**Detected change data**
□ □ □ □ □
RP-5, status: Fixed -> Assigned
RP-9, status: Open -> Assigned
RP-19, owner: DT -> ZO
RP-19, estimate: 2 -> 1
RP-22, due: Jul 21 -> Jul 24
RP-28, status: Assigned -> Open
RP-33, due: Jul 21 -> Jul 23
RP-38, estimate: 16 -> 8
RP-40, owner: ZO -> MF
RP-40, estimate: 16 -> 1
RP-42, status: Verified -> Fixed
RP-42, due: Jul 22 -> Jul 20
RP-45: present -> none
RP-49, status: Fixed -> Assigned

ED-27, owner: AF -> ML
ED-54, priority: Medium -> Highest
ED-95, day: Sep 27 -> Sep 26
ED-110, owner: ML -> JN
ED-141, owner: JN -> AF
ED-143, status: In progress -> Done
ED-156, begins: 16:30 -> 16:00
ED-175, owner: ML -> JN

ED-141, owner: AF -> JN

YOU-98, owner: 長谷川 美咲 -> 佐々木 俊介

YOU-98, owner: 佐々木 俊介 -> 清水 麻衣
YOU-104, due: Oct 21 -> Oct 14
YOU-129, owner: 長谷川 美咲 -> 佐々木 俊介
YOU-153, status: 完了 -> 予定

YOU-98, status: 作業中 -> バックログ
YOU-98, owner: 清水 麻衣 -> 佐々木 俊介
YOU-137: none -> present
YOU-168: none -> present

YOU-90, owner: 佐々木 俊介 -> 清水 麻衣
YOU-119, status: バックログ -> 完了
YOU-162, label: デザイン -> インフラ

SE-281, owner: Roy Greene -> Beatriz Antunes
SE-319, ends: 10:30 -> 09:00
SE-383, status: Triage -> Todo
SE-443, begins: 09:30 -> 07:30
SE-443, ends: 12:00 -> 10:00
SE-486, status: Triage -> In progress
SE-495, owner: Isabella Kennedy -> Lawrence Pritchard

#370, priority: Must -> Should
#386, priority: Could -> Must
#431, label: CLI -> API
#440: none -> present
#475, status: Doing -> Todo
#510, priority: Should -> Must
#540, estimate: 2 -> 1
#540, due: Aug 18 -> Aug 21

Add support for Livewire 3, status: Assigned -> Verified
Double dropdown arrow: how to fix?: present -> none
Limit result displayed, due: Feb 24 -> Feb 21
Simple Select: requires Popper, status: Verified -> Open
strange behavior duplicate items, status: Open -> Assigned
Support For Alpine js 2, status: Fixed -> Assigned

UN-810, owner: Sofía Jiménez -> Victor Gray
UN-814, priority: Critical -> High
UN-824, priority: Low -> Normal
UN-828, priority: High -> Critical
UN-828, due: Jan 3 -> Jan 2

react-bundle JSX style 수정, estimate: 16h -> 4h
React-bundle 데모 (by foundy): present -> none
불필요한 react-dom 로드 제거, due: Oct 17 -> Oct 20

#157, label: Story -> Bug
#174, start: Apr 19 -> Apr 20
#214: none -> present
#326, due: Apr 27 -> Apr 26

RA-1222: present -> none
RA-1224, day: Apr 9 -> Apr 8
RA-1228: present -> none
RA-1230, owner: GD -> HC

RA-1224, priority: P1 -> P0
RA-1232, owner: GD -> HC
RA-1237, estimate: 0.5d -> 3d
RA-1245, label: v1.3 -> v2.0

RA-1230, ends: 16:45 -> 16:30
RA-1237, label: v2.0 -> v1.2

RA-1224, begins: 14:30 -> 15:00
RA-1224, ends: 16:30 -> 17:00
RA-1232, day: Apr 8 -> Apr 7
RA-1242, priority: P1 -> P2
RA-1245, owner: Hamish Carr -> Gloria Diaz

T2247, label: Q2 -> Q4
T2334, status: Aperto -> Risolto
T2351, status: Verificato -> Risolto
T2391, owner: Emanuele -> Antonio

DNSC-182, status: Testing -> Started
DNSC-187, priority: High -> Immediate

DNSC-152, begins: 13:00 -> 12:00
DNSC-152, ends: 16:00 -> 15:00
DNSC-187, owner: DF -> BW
□ □ □ □ □
**Aim of the exercise**
Please print exactly what appears from the first line of the data through the line with "RA-1228: present -> none", including both of those lines and nothing past them.

**Exercise solution**
RP-5, status: Fixed -> Assigned
RP-9, status: Open -> Assigned
RP-19, owner: DT -> ZO
RP-19, estimate: 2 -> 1
RP-22, due: Jul 21 -> Jul 24
RP-28, status: Assigned -> Open
RP-33, due: Jul 21 -> Jul 23
RP-38, estimate: 16 -> 8
RP-40, owner: ZO -> MF
RP-40, estimate: 16 -> 1
RP-42, status: Verified -> Fixed
RP-42, due: Jul 22 -> Jul 20
RP-45: present -> none
RP-49, status: Fixed -> Assigned

ED-27, owner: AF -> ML
ED-54, priority: Medium -> Highest
ED-95, day: Sep 27 -> Sep 26
ED-110, owner: ML -> JN
ED-141, owner: JN -> AF
ED-143, status: In progress -> Done
ED-156, begins: 16:30 -> 16:00
ED-175, owner: ML -> JN

ED-141, owner: AF -> JN

YOU-98, owner: 長谷川 美咲 -> 佐々木 俊介

YOU-98, owner: 佐々木 俊介 -> 清水 麻衣
YOU-104, due: Oct 21 -> Oct 14
YOU-129, owner: 長谷川 美咲 -> 佐々木 俊介
YOU-153, status: 完了 -> 予定

YOU-98, status: 作業中 -> バックログ
YOU-98, owner: 清水 麻衣 -> 佐々木 俊介
YOU-137: none -> present
YOU-168: none -> present

YOU-90, owner: 佐々木 俊介 -> 清水 麻衣
YOU-119, status: バックログ -> 完了
YOU-162, label: デザイン -> インフラ

SE-281, owner: Roy Greene -> Beatriz Antunes
SE-319, ends: 10:30 -> 09:00
SE-383, status: Triage -> Todo
SE-443, begins: 09:30 -> 07:30
SE-443, ends: 12:00 -> 10:00
SE-486, status: Triage -> In progress
SE-495, owner: Isabella Kennedy -> Lawrence Pritchard

#370, priority: Must -> Should
#386, priority: Could -> Must
#431, label: CLI -> API
#440: none -> present
#475, status: Doing -> Todo
#510, priority: Should -> Must
#540, estimate: 2 -> 1
#540, due: Aug 18 -> Aug 21

Add support for Livewire 3, status: Assigned -> Verified
Double dropdown arrow: how to fix?: present -> none
Limit result displayed, due: Feb 24 -> Feb 21
Simple Select: requires Popper, status: Verified -> Open
strange behavior duplicate items, status: Open -> Assigned
Support For Alpine js 2, status: Fixed -> Assigned

UN-810, owner: Sofía Jiménez -> Victor Gray
UN-814, priority: Critical -> High
UN-824, priority: Low -> Normal
UN-828, priority: High -> Critical
UN-828, due: Jan 3 -> Jan 2

react-bundle JSX style 수정, estimate: 16h -> 4h
React-bundle 데모 (by foundy): present -> none
불필요한 react-dom 로드 제거, due: Oct 17 -> Oct 20

#157, label: Story -> Bug
#174, start: Apr 19 -> Apr 20
#214: none -> present
#326, due: Apr 27 -> Apr 26

RA-1222: present -> none
RA-1224, day: Apr 9 -> Apr 8
RA-1228: present -> none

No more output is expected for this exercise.